“Los Angeles dovrebbe essere sicura per chi cerca l’aborto. Combattete contro i tentativi di chiudere la clinica DuPont“. È il messaggio iper-colorato che campeggia su alcuni cartelloni comparsi negli ultimi giorni nella Città degli Angeli. Che cosa significano? Come riportato da Politico, il messaggio pubblicitario, sovvenziato dal LA Abortion Support Collective – collettivo locale di volontari che fornisce supporto emotivo a coloro che cercano di abortire – e dal National Institute for Reproductive Health, arriva in risposta alla contestata decisione di bloccare l’apertura di una clinica a Bevery Hills – la DuPunt – che avrebbe permesso alle donne di abortire oltre le 24 settimane. Nel giugno 2022, il governatore della California, Gavin Newsom, ha firmato una nuova legge che rafforza i diritti all’aborto nello Stato, dopo la decisione della Corte Suprema di rovesciare la sentenza Roe contro Wade. E benché Bevery Hills sia considerato un feudo ultra-progressista e liberal, la clinica ha accusato il consiglio cittadino, nelle scorse settimane, di aver “cospirato” con gli attivisti antiabortisti al fine di bloccare l’iniziativa, presentando una richiesta di risarcimento danni contro i funzionari locali.

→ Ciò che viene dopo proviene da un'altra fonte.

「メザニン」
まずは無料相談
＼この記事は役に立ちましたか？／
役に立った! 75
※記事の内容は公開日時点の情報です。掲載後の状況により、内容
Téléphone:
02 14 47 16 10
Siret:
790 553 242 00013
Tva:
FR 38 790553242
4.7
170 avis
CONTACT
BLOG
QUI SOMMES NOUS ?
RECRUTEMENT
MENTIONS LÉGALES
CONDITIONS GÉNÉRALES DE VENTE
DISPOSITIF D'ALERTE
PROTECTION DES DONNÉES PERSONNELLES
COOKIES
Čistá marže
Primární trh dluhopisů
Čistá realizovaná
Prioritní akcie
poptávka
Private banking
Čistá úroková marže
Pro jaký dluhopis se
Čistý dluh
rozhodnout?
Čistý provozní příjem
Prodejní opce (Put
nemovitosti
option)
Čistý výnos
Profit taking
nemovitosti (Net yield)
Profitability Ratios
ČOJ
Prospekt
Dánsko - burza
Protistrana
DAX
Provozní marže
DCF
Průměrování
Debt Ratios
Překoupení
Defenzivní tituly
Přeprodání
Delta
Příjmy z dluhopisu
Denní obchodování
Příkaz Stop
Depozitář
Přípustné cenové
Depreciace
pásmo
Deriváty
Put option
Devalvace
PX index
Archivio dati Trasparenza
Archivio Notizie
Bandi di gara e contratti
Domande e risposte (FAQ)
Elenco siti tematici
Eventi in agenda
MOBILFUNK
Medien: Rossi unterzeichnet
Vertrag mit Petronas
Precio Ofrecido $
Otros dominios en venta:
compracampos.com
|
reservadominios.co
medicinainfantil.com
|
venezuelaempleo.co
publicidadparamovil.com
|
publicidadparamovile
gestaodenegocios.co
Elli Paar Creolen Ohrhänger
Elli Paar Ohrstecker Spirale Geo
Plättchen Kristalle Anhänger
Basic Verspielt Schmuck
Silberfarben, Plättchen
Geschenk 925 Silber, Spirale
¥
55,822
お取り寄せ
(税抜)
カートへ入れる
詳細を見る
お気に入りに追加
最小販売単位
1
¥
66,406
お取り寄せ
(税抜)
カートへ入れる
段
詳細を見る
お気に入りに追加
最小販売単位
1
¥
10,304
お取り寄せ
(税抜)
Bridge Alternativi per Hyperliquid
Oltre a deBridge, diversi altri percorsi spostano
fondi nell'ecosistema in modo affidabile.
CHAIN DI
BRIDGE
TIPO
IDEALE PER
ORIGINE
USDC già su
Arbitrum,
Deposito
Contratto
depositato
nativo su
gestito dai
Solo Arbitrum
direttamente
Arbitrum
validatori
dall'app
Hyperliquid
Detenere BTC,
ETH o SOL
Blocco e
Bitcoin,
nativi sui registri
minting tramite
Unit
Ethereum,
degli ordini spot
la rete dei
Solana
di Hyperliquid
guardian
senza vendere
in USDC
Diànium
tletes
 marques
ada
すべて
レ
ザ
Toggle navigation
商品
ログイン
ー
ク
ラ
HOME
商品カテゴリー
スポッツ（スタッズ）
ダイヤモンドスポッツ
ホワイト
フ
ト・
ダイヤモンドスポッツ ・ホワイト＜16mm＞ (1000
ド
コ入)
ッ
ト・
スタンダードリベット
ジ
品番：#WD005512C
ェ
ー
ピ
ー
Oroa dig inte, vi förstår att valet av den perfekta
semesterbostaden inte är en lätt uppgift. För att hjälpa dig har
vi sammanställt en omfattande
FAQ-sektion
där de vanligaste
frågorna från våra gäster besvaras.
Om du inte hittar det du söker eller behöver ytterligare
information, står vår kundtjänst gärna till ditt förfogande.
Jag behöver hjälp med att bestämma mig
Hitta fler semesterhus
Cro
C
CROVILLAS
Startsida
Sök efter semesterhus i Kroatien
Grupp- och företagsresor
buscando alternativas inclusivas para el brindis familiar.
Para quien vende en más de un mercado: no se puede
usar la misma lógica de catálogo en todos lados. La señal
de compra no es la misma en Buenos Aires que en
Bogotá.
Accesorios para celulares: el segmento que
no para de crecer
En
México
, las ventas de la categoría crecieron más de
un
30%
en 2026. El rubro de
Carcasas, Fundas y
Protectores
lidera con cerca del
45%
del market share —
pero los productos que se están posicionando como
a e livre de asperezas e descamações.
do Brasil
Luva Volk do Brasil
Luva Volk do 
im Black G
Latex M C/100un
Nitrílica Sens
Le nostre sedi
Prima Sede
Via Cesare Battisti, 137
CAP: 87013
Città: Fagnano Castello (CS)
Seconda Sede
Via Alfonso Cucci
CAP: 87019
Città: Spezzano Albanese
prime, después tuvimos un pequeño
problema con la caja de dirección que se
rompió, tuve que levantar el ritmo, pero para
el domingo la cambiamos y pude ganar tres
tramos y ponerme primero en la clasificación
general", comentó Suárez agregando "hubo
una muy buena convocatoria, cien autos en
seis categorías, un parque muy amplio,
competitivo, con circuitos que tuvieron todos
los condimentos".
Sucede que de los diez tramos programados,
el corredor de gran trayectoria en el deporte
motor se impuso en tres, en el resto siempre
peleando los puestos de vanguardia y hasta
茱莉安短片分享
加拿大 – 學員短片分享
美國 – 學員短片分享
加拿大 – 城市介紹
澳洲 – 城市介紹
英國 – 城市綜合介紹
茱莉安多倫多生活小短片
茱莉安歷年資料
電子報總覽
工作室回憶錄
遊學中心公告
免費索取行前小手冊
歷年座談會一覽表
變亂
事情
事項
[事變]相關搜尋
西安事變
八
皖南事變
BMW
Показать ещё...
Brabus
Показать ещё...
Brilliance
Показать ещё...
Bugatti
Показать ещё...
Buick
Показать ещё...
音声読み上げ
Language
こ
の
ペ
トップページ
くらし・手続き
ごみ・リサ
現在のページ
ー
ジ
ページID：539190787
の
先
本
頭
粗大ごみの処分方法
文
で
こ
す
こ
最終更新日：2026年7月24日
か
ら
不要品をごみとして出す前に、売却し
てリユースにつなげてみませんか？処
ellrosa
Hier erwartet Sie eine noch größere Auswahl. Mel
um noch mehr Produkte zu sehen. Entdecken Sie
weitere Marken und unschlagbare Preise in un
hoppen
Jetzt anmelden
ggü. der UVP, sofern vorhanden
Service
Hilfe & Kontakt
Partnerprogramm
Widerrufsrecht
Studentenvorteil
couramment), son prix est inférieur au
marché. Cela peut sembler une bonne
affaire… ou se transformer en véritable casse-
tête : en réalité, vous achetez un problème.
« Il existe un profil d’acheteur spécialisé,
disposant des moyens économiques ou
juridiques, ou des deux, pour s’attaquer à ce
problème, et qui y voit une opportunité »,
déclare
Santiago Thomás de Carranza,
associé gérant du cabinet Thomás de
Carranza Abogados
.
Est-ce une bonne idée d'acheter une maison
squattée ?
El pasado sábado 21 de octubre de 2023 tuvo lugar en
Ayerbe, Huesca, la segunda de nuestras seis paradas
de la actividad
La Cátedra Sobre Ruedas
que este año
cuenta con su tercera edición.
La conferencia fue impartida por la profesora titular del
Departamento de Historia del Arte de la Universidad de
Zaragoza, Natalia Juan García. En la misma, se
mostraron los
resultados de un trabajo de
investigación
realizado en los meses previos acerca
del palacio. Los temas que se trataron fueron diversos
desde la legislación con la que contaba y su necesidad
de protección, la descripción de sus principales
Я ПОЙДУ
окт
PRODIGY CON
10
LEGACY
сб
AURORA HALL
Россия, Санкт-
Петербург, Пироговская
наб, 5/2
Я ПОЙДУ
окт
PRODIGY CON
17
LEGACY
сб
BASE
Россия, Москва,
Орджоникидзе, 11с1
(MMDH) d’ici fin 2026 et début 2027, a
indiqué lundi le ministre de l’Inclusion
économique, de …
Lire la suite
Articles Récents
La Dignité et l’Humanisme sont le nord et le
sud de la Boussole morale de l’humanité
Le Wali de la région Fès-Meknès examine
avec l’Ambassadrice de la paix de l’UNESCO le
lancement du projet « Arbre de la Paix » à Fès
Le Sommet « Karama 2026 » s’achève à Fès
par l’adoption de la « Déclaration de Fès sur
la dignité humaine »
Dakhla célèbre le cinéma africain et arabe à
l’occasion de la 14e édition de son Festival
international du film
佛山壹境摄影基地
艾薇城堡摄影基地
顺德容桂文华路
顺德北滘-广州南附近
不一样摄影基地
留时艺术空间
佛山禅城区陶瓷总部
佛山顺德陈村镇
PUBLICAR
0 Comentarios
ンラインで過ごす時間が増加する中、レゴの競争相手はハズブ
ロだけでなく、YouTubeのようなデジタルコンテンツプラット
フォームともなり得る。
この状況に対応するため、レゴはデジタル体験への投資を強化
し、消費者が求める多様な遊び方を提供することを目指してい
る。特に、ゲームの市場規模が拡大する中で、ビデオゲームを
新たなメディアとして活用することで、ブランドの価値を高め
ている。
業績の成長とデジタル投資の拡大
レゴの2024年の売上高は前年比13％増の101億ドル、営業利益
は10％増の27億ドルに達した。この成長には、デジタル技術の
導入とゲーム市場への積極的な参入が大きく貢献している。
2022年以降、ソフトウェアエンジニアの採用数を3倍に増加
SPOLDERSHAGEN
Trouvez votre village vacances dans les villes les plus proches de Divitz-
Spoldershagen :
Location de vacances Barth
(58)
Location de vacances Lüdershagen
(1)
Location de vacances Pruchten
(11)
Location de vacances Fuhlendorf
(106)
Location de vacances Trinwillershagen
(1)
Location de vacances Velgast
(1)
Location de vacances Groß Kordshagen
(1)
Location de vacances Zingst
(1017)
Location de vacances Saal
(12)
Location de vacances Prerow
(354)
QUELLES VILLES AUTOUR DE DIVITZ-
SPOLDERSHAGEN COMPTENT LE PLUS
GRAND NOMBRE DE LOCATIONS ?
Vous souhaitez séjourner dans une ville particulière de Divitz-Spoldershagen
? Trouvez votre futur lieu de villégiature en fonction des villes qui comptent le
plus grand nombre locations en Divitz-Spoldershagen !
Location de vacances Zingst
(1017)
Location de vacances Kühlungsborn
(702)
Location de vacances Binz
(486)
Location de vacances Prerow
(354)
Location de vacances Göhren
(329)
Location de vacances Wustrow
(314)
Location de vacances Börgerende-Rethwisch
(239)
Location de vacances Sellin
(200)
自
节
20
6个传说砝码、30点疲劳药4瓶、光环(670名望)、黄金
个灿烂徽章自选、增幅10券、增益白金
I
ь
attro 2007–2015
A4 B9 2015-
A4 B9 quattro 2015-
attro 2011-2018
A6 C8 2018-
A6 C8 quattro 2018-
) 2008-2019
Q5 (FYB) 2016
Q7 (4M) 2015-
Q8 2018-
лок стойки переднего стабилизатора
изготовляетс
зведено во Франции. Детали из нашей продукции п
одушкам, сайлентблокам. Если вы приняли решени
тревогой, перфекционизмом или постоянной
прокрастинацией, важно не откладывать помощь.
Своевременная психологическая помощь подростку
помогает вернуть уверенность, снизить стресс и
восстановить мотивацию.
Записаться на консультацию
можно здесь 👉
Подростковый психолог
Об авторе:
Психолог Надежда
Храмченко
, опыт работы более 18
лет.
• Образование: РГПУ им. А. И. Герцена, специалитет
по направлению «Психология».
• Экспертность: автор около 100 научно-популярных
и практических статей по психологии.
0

È scontro sull’aborto a Bevery Hills
La DuPont Clinic, società con sede a Washington, ha dichiarato, secondo il Los Angeles Times, di aver speso milioni di dollari per aprire e attrezzare una propria sede sulla Wilshire Boulevard – una delle principali arterie stradali est-ovest della città di Los Angeles – con l’obiettivo di espandersi sulla costa occidentale. In una lettera inviata alla città la clinica sostiene che quattro funzionari comunali, tra cui il sindaco di Beverly Hills Julian Gold, hanno agito per negare i permessi alla struttura dopo le proteste antiabortiste. Nella lettera inviata al Municipio di Beverly Hills, si accusano i funzionari local di aver esercitato pressioni sul locatore affinché si ritirasse dal contratto di locazione e di aver tenuto “incontri segreti” con i membri del gruppo Survivors of the Abortion Holocaust, promettendo loro di impedire “l’apertura di DuPont“.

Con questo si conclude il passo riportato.